Banda Aceh, Indonesia: Grieving relatives gathered on beaches and at mass graves on Sunday to remember the more than 216,000 people killed or washed away by the tsunami that crashed into coastlines from Asia to Africa one year ago.
As final preparations were made for official commemoration ceremonies on Monday marking one year to the day since the disaster, mourners held mostly small, quiet prayer gatherings of their own on the anniversary's eve.
Western tourists, who survived the tsunami, were among those who returned to the rebuilt resorts in Thailand to remember family and friends who did not.
In India, children dressed in white marched down a street where thousands were washed away.
In Indonesia's worst-hit Aceh province, some survivors went to a mass grave where the unidentified bodies of almost 47,000 victims are buried many of them to mourn loved ones who simply vanished in the waves.
"After I come here I somehow feel satisfied," said Dasniati, who travelled 15 hours to lay petals on the grave at Lamboro, outside the devastated provincial capital of Banda Aceh.
She believes the body of her 10-year-old daughter, Yaul, was among the thousands dumped into pits at Lamboro in the days immediately after the December 26 tragedy, when officials were desperate to clear the streets of thousands of corpses.
"I pray that Allah accepts her at his side," she said.
Countries left reeling by the 10-metre-high waves sent crashing ashore in 12 countries by a magnitude-9 undersea earthquake off Indonesia's coast were preparing to mark the anniversary with official ceremonies and a minute's silence today.
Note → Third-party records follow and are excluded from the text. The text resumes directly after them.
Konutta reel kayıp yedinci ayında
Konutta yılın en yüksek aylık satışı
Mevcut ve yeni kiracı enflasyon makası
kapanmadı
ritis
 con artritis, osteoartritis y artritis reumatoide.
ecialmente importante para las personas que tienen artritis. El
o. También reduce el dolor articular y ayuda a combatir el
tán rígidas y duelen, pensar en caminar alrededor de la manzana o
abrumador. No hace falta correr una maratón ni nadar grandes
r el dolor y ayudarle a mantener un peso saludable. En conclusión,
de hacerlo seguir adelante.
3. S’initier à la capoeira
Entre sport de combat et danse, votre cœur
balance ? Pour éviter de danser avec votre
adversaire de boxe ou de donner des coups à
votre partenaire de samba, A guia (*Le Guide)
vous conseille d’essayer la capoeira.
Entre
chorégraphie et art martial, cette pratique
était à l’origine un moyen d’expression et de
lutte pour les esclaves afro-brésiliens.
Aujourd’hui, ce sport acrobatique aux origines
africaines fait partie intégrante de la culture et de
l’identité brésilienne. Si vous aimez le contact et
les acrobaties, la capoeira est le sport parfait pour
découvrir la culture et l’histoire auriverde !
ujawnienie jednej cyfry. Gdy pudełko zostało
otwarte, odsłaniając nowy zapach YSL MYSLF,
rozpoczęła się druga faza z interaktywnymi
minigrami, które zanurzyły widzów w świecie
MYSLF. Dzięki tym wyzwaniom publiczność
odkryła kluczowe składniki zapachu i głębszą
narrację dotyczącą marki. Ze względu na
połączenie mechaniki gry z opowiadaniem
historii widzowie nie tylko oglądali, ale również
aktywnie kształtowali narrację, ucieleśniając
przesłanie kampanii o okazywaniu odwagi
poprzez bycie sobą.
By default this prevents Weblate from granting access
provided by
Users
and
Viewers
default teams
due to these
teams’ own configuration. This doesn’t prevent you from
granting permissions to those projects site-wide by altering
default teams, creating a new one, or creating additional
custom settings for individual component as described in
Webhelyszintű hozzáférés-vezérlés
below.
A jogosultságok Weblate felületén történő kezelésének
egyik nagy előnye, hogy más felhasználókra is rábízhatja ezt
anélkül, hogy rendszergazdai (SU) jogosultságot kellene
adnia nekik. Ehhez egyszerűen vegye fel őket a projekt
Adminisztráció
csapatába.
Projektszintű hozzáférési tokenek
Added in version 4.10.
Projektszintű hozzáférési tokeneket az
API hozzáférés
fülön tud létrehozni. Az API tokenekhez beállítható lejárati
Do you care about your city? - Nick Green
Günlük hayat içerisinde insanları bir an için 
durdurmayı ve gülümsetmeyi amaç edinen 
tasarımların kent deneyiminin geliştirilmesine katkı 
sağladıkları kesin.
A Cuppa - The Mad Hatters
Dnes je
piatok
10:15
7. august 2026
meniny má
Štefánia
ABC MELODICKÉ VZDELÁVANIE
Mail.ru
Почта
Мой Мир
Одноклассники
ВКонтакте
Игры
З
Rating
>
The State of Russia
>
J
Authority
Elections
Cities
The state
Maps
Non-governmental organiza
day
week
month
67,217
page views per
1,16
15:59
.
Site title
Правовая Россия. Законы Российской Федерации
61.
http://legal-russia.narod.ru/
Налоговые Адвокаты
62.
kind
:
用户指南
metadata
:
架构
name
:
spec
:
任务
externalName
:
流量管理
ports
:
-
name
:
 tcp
At 7:58am local time on December 26 last year the Earth's crust deep under the ocean off the west coast of Banda Aceh province shifted, violently lifting the seabed.
The megathrust, the world's biggest earthquake in 40 years with a magnitude of 9.3, sent shockwaves through the Indian Ocean, unleashing waves up to 15 metres high that raced towards the shores of 12 nations.
The giant walls of water smashed into coastlines, destroying vast swathes of land, swallowing villages and razing buildings from Indonesia to India and Sri Lanka to Thailand. Six hours later they even hit Africa.
The waves wrought devastation as never before. Around 216,000 people were killed, almost two million left homeless and economic damage ran to billions of dollars.
No one saw them coming, but by the end of the day the whole world knew their name: tsunami.
Behind the staggering statistics were heartrending tales of human tragedy and misery children orphaned, babies plucked from their parent's grasp, entire families wiped out.
Such was the scale of the catastrophe that it prompted an unprecedented global relief operation and triggered an outpouring of aid on a scale never before seen, with billions of dollars pledged.
But one year on, the recovery task remains massive. In Aceh, more than 60,000 people still huddle in tents, while hundreds of thousands wait for new homes to be built here, as do tens of thousands in Sri Lanka and neghbouring India.
"Are we happy with the progress in Aceh? No we are not, at all. There are still 60,000 people in tents today and that's clearly unacceptable a year after the tsunami," Andrew Steer, the World Bank's Indonesia country director, said this week.